In biology, the term locus is pretty loosely defined. In the most general sense, it refers to a specific position on a chromosome or other large sequence of genomic DNA. A locus can refer to a single nucleotide, or it can even refer to a large genomic neighborhood. The most common interpretation of the term locus is the location of a gene on the chromosome.

Recently I’ve been working a lot with gene structure annotation: specifically, comparing one set of annotations to another set. For this work, I needed a much more precise definition for a locus. If one set of annotations has overlapping gene models, should I treat each gene model as a separate locus or should I include them together in an aggregate locus? When comparing one set of annotations to the other, should I use gene models from one set to determine the “true” loci, or should I include gene models from both sets in this process?

Given two sets of gene annotations, the simplest approach to determine loci is probably to treat one set as the reference and to say that each gene in that set corresponds to a distinct locus. However, this approach requires us to compare annotations not only at each locus but also in the “intergenic” space between loci, since gene annotations from the second set will not line up perfectly with the gene annotations from the first (reference) set.
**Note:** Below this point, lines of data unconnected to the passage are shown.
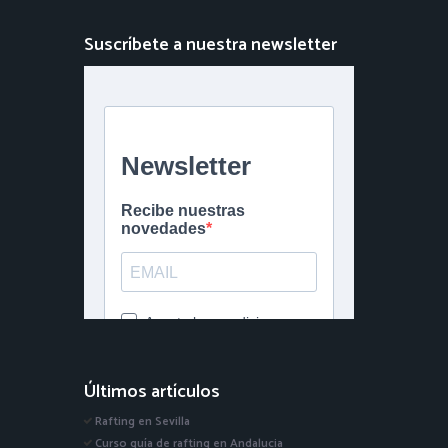
Suscríbete a nuestra newsletter
Últimos artículos
Rafting en Sevilla
Curso guía de rafting en Andalucia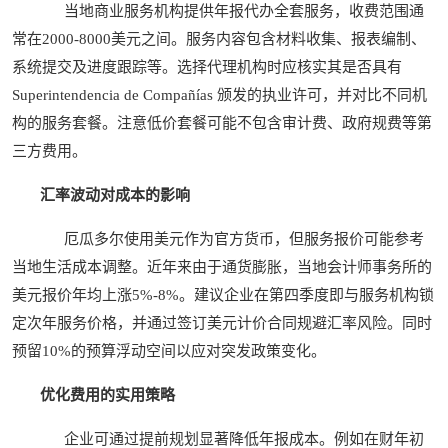
当地商业服务机构提供年报代办全套服务，收费范围通
常在2000-8000美元之间。服务内容包含材料收集、报表编制、
系统提交及进度跟踪等。选择代理机构时应核实其是否具有
Superintendencia de Compañías 颁发的执业许可，并对比不同机
构的服务套餐。注意低价套餐可能不包含审计费、政府规费等第
三方费用。
汇率波动对成本的影响
厄瓜多尔使用美元作为官方货币，但服务报价可能参考
当地生活成本调整。近年来由于通货膨胀，当地会计师事务所的
美元报价年均上涨5%-8%。建议企业在第四季度即与服务机构锁
定次年服务价格，并通过签订美元计价合同规避汇率风险。同时
预留10%的预算浮动空间以应对突发政策变化。
优化费用的实用策略
企业可通过提前规划显著降低年报成本。例如在财年初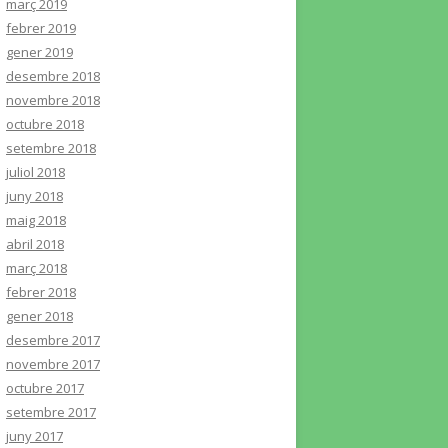
març 2019
febrer 2019
gener 2019
desembre 2018
novembre 2018
octubre 2018
setembre 2018
juliol 2018
juny 2018
maig 2018
abril 2018
març 2018
febrer 2018
gener 2018
desembre 2017
novembre 2017
octubre 2017
setembre 2017
juny 2017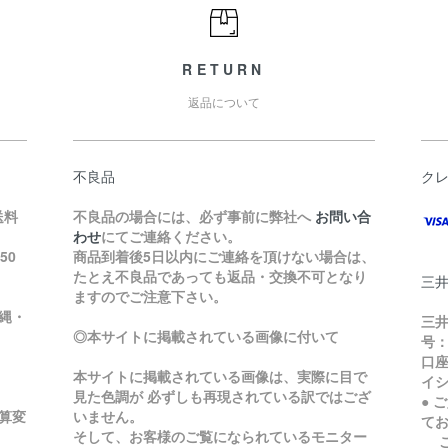
RETURN
返品について
不良品
ク
送料
不良品の場合には、必ず事前に弊社へ
お問い合
わせ
にてご連絡ください。
50
商品到着後5日以内にご連絡を頂けない場合は、
たとえ不良品であっても返品・交換不可となり
三
ますのでご注意下さい。
縄・
三井
◎本サイトに掲載されている画像に付いて
号：
口座
本サイトに掲載されている画像は、実際に目で
イ
見た色調が 必ずしも再現されている訳ではござ
● 
加算変
いません。
て
そして、お客様のご覧になられているモニター
ご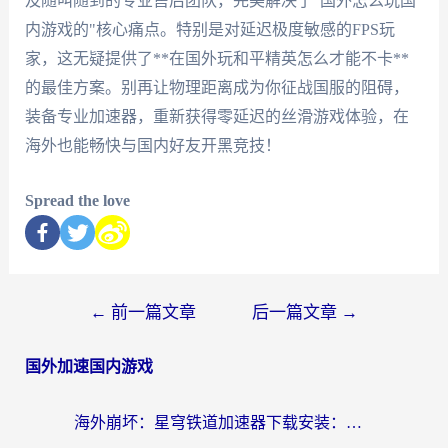
及随叫随到的专业售后团队，完美解决了"国外怎么玩国
内游戏的"核心痛点。特别是对延迟极度敏感的FPS玩
家，这无疑提供了**在国外玩和平精英怎么才能不卡**
的最佳方案。别再让物理距离成为你征战国服的阻碍，
装备专业加速器，重新获得零延迟的丝滑游戏体验，在
海外也能畅快与国内好友开黑竞技！
Spread the love
←
前一篇文章
后一篇文章
→
国外加速国内游戏
海外崩坏：星穹铁道加速器下载安装：一份给游子的终极网络指南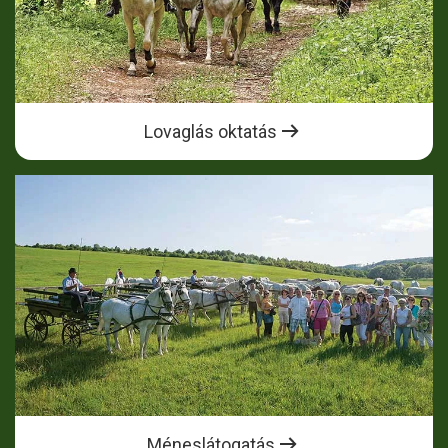
Lovaglás oktatás
Méneslátogatás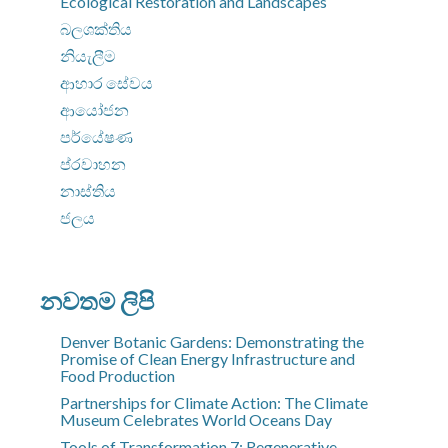
Ecological Restoration and Landscapes
බලශක්තිය
නියැලීම
ආහාර සේවය
ආයෝජන
පර්යේෂණ
ප්රවාහන
නාස්තිය
ජලය
නවතම ලිපි
Denver Botanic Gardens: Demonstrating the
Promise of Clean Energy Infrastructure and
Food Production
Partnerships for Climate Action: The Climate
Museum Celebrates World Oceans Day
Tools of Transformation 7: Regenerative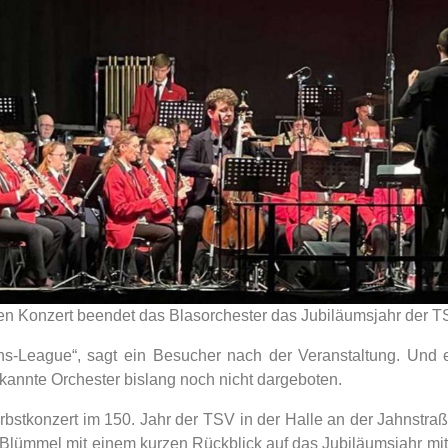
ten Konzert beendet das Blasorchester das Jubiläumsjahr der
-League“, sagt ein Besucher nach der Veranstaltung. Und 
annte Orchester bislang noch nicht dargeboten.
erbstkonzert im 150. Jahr der TSV in der Halle an der Jahnstr
le Blümmel mit einem kurzen Rückblick auf das Jubiläumsjahr m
After pondering this issue for a while, I decided it makes much more sense to use both sets of gene models simultaneously to determine the loci. The provides several benefits, including the fact that we make no assumptions as to which set of annotations is higher quality (which is more likely to be representative of the “true” loci), and the fact that we do not need to analyze the (possibly) large intergenic spaces between loci (since every gene corresponds to a locus). With these considerations, I currently use the following precise definition of locus when working with gene structure annotations.

Given a set of gene structure annotations, a locus is a maximal region of the genomic sequence containing either a single gene annotation or a set of gene annotations in which every gene in the locus overlaps with at least one other gene in the locus.